Extracted material START

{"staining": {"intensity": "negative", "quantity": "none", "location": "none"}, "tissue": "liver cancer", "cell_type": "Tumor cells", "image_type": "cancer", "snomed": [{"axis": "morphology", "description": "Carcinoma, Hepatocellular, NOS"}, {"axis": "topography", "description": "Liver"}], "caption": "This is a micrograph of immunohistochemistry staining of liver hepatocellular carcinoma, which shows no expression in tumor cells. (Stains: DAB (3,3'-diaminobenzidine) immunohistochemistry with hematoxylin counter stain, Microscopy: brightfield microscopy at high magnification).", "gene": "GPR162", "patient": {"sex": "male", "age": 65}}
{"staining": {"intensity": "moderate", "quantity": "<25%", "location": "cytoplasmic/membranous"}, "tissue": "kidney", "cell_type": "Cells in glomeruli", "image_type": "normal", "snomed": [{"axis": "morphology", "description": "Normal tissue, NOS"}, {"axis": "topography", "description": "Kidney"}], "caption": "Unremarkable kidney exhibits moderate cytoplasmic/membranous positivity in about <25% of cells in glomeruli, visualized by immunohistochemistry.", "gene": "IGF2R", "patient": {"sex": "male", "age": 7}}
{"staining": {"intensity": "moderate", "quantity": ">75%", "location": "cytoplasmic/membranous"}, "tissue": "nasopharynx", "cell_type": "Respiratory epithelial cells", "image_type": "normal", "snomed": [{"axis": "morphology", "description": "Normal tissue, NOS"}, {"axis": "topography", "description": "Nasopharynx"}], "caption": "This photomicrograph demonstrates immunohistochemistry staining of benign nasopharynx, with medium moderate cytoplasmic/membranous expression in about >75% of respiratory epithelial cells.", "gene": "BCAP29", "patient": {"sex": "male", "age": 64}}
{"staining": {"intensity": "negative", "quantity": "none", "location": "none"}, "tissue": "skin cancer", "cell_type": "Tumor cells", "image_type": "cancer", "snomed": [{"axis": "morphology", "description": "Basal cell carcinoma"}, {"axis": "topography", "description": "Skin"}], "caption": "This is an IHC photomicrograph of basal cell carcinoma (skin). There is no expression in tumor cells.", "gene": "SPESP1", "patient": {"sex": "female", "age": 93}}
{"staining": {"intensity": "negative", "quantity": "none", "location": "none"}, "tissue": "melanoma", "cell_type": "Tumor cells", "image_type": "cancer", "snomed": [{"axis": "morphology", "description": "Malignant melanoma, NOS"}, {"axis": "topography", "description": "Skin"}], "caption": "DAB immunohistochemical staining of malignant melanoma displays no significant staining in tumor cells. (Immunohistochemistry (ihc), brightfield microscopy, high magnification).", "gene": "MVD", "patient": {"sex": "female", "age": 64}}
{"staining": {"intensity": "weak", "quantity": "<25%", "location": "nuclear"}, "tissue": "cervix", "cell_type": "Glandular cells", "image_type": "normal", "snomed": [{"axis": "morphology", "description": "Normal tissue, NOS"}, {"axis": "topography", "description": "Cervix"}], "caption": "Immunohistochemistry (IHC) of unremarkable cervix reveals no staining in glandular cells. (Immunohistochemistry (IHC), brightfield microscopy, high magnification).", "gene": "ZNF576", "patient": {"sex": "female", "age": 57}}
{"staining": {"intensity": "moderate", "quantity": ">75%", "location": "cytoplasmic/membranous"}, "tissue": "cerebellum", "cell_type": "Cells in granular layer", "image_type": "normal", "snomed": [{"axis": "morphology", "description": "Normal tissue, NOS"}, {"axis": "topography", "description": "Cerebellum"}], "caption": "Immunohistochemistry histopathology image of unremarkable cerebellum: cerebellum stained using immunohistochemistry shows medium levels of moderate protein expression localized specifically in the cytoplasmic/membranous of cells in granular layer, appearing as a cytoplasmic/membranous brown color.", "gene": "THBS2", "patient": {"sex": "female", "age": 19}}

Extracted material END

* **Task to carry out**: Give back exactly the lines from the first line of the records through the line holding "kidney exhibits moderate", including both of those lines and leaving out all others.

* **Problem solution**:
{"staining": {"intensity": "negative", "quantity": "none", "location": "none"}, "tissue": "liver cancer", "cell_type": "Tumor cells", "image_type": "cancer", "snomed": [{"axis": "morphology", "description": "Carcinoma, Hepatocellular, NOS"}, {"axis": "topography", "description": "Liver"}], "caption": "This is a micrograph of immunohistochemistry staining of liver hepatocellular carcinoma, which shows no expression in tumor cells. (Stains: DAB (3,3'-diaminobenzidine) immunohistochemistry with hematoxylin counter stain, Microscopy: brightfield microscopy at high magnification).", "gene": "GPR162", "patient": {"sex": "male", "age": 65}}
{"staining": {"intensity": "moderate", "quantity": "<25%", "location": "cytoplasmic/membranous"}, "tissue": "kidney", "cell_type": "Cells in glomeruli", "image_type": "normal", "snomed": [{"axis": "morphology", "description": "Normal tissue, NOS"}, {"axis": "topography", "description": "Kidney"}], "caption": "Unremarkable kidney exhibits moderate cytoplasmic/membranous positivity in about <25% of cells in glomeruli, visualized by immunohistochemistry.", "gene": "IGF2R", "patient": {"sex": "male", "age": 7}}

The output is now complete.